Soyuz-2-1v launches Kanopus-ST
On December 5, 2015, the Russian military launched an experimental satellite reportedly to test capability for tracking enemy submarines. The Kanopus-ST satellite rode into orbit on the second Soyuz-2-1v rocket, following the successful inaugural launch of that booster at the end of 2013.
History of Kanopus-ST project
By the mid-1980s, experiments conducted from aircraft proved that microwave radiation can be used to study properties of water in the atmosphere and in the oceans. Such important parameters as level of salinity and temperature of the sea surface could be determined by bouncing ultra-high-frequency waves, or UHFs, from the surface of water with the help of instruments known as radiometers. (764) In theory, the penetrating properties of radio waves could also be used to bounce signals off underwater objects, such as submarines. Not surprisingly, the field attracted the attention of the military.
In 1990, a group of Soviet engineers led by Grigory Chernyavsky at the nation's Academy of Sciences began researching the use of microwaves for monitoring oceans from space. The team claimed the development of the first "probing microwave scanner," MTV3A, which was launched on Dec. 10, 2001, onboard the Meteor-3M-1 satellite.

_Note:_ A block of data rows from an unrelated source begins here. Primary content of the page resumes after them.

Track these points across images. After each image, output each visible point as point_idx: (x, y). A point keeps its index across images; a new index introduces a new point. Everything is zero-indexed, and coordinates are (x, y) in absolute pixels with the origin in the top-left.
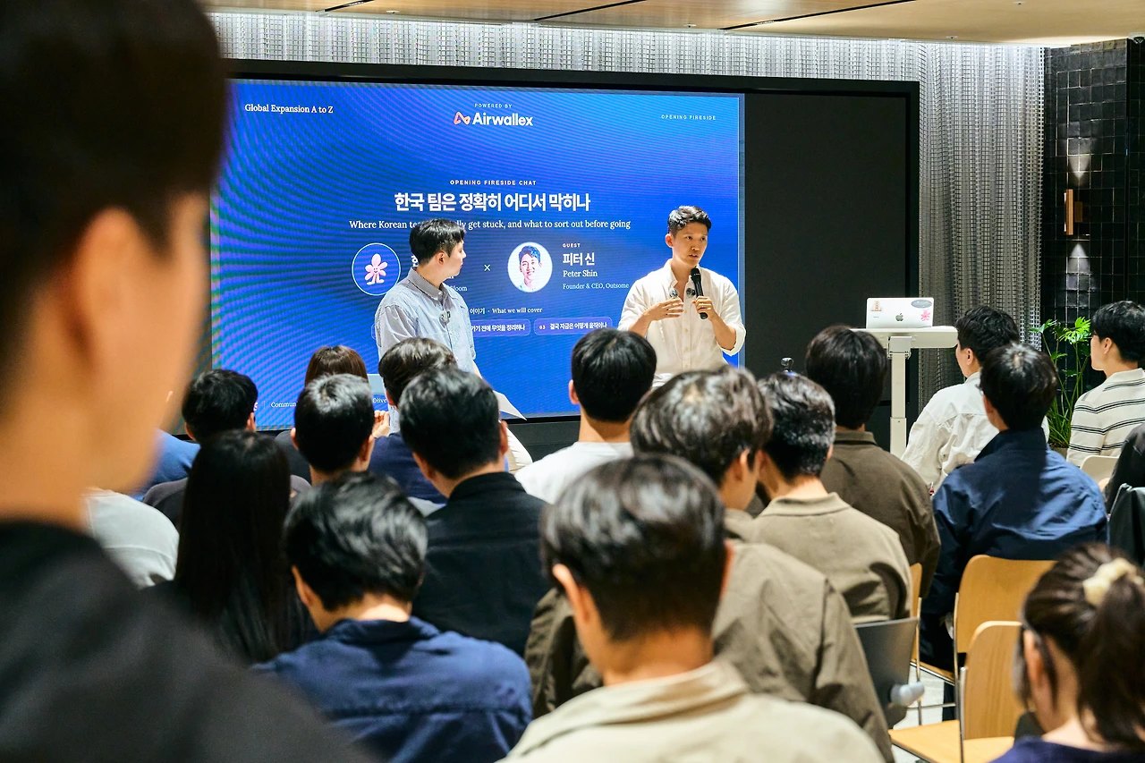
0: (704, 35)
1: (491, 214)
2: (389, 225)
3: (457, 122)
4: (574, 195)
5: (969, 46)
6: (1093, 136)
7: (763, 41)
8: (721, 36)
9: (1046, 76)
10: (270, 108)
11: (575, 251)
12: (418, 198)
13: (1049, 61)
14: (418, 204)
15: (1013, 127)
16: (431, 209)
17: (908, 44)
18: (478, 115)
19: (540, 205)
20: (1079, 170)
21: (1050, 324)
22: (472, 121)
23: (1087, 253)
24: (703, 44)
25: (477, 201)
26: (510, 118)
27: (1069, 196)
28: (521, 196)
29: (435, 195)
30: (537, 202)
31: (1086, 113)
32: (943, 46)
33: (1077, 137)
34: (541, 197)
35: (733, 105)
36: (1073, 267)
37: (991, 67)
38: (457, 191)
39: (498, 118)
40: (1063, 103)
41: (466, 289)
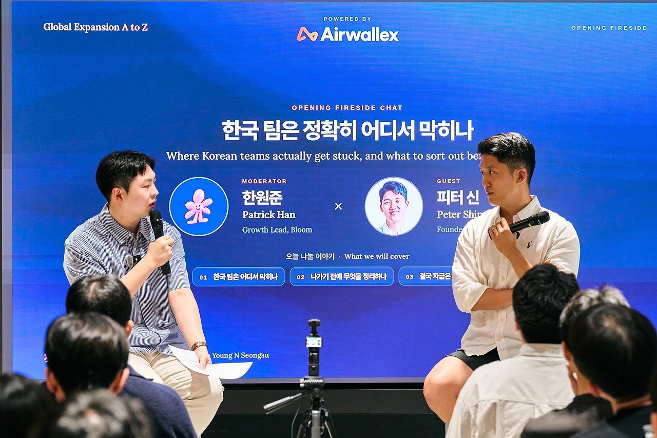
1: (344, 144)
2: (216, 157)
3: (300, 38)
4: (453, 122)
10: (73, 27)
11: (452, 188)
12: (252, 126)
14: (251, 132)
16: (268, 138)
18: (327, 30)
19: (407, 134)
22: (320, 36)
25: (329, 129)
26: (369, 33)
28: (383, 124)
29: (272, 122)
30: (403, 129)
34: (408, 124)
38: (301, 118)
39: (353, 33)
41: (309, 230)
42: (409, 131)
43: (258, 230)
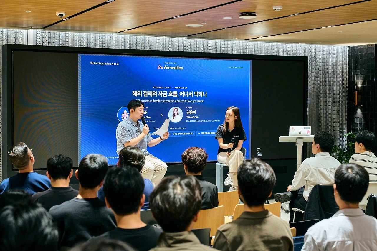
0: (240, 42)
5: (325, 46)
6: (364, 74)
7: (259, 44)
8: (246, 42)
9: (349, 55)
10: (98, 63)
13: (350, 51)
15: (339, 71)
17: (305, 45)
20: (359, 85)
21: (350, 133)
22: (164, 68)
23: (362, 111)
24: (240, 44)
27: (356, 93)
31: (362, 67)
32: (316, 45)
33: (359, 75)
35: (248, 64)
36: (357, 115)
37: (332, 53)
40: (354, 64)
41: (154, 121)
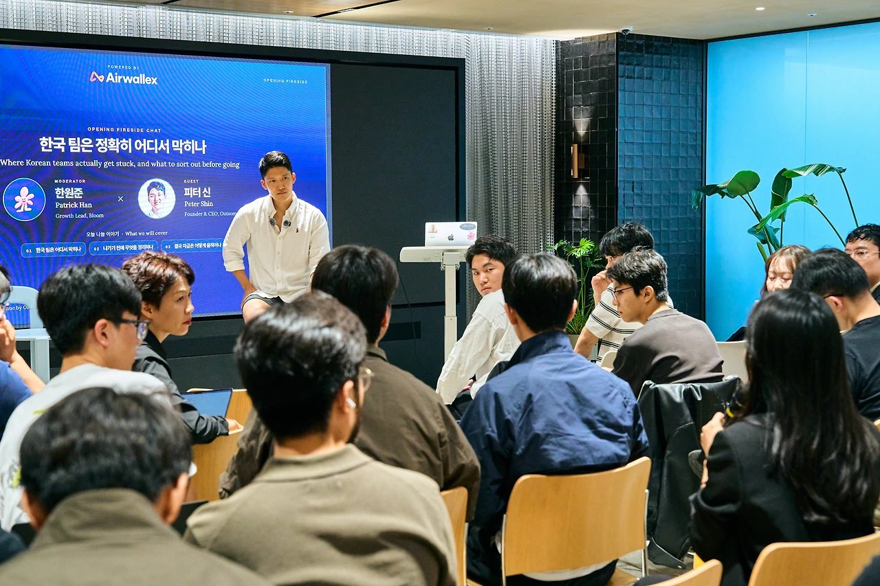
0: (301, 22)
1: (123, 155)
2: (35, 163)
3: (92, 80)
4: (193, 141)
5: (501, 37)
6: (592, 105)
7: (347, 28)
8: (315, 23)
9: (557, 62)
11: (193, 186)
12: (60, 141)
13: (560, 51)
14: (60, 146)
15: (534, 99)
16: (72, 151)
17: (457, 34)
18: (110, 74)
19: (164, 149)
20: (582, 131)
21: (562, 243)
22: (105, 79)
23: (587, 191)
24: (301, 29)
25: (113, 145)
26: (138, 78)
27: (574, 149)
28: (148, 141)
29: (75, 139)
30: (162, 146)
31: (587, 88)
32: (483, 36)
33: (580, 106)
34: (165, 142)
35: (322, 72)
36: (578, 201)
37: (517, 53)
38: (95, 136)
39: (128, 77)
40: (569, 80)
41: (102, 216)
42: (166, 147)
43: (67, 216)
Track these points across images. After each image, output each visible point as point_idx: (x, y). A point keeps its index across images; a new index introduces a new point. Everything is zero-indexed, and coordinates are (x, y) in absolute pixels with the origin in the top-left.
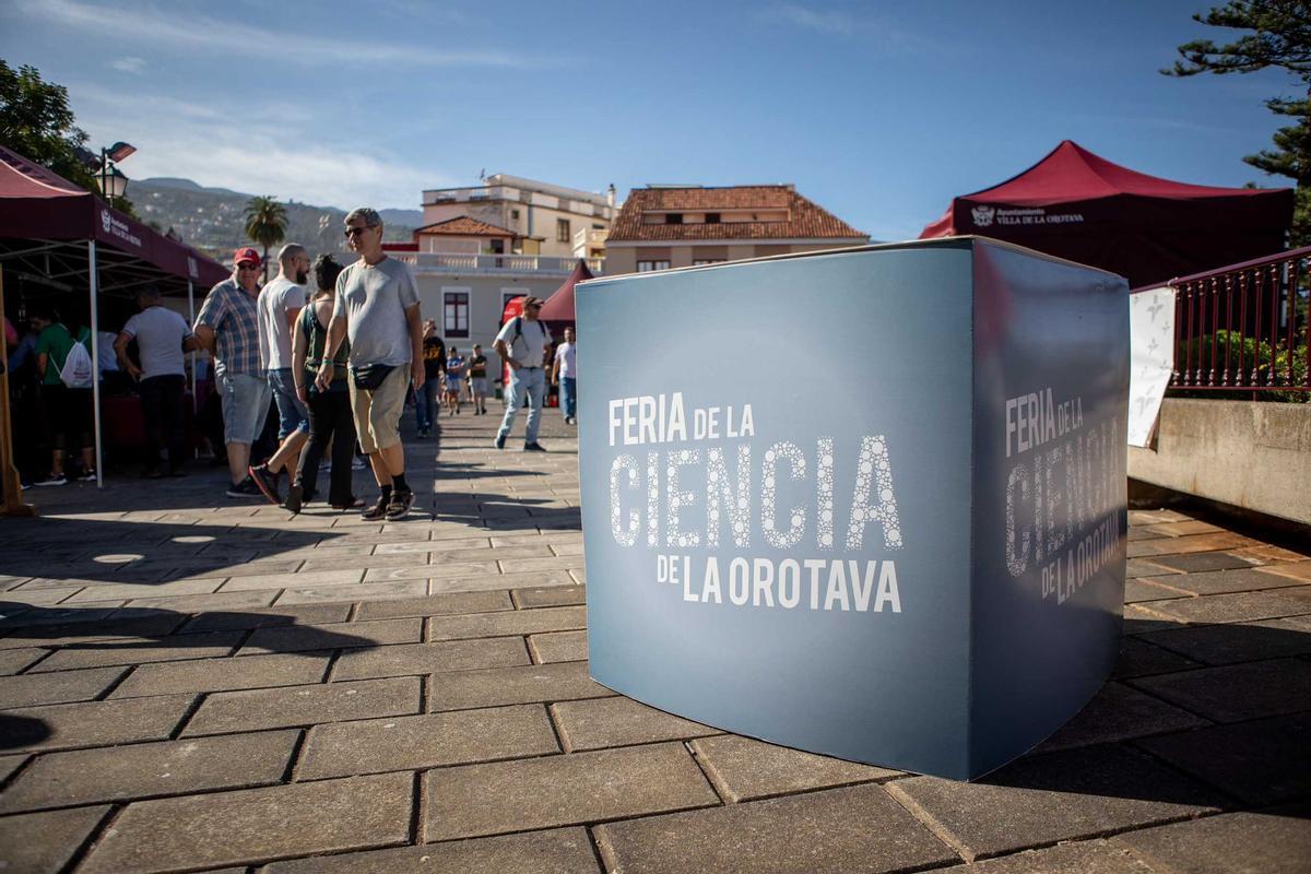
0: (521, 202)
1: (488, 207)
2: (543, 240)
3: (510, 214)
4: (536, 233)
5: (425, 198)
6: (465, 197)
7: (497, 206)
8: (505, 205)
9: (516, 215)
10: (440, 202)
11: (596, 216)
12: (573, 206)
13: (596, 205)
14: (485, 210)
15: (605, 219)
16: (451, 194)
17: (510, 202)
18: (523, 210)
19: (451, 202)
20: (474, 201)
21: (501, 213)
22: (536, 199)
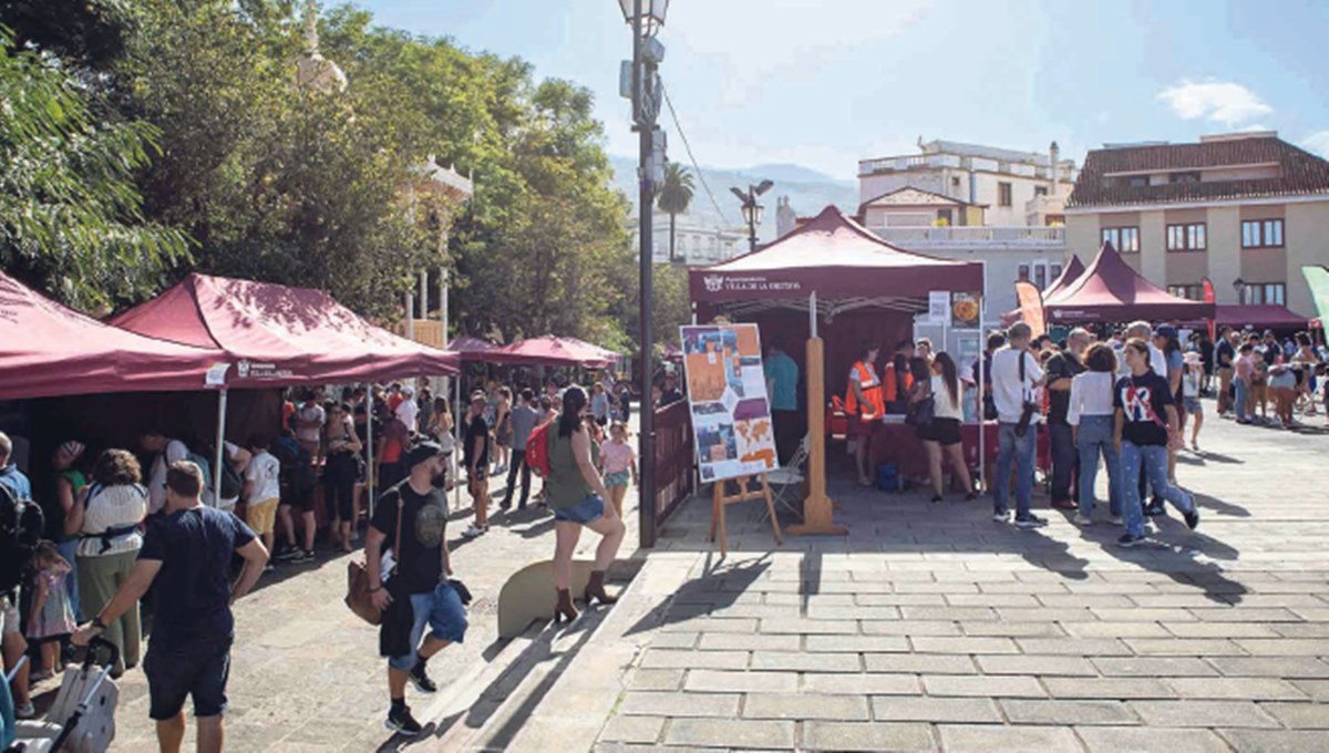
0: (961, 169)
1: (929, 175)
2: (987, 207)
3: (950, 180)
4: (979, 200)
5: (861, 168)
6: (903, 167)
7: (937, 174)
8: (945, 172)
9: (956, 181)
10: (878, 173)
11: (1039, 177)
12: (1015, 169)
13: (1037, 166)
14: (924, 179)
15: (1047, 180)
16: (888, 164)
17: (950, 169)
18: (964, 176)
19: (890, 171)
20: (911, 169)
21: (941, 179)
22: (977, 163)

The instrument was designed to measure crucial weather parameters, such as water content in the clouds, temperature and humidity in the atmosphere, radiation levels and wind speeds.
A more advanced UHF radiometer designated MTV3A-OK was developed for the Ukrainian Sich-1M satellite, which was launched on Dec. 24, 2004. The instrument had a wider UHF range and, in addition, featured optical, ultraviolet and infrared sensors.
The third incarnation of the Russian UHF radiometer became a part of the multi-spectral payload complex designated BIK-GYa-1. The multi-spectral suit of instruments was designed to monitor cloud cover and its water content, atmospheric humidity and temperature at different altitudes, amounts of rainfall, ocean surface temperature, including ice and snow condition, wind speed at ocean surface and dynamics of oceanic currents. Overland, the same sensors would be able to check on the condition of foliage, soil temperature and humidity and detect forest fires. (765)
The payload was miniaturized to 160 kilograms to fit into a low-cost micro-satellite, such as the Vulkan (volcano) platform developed at the turn of the 21st century at the Moscow-based VNIIEM institute. The same company also built Meteor and Kanopus satellites.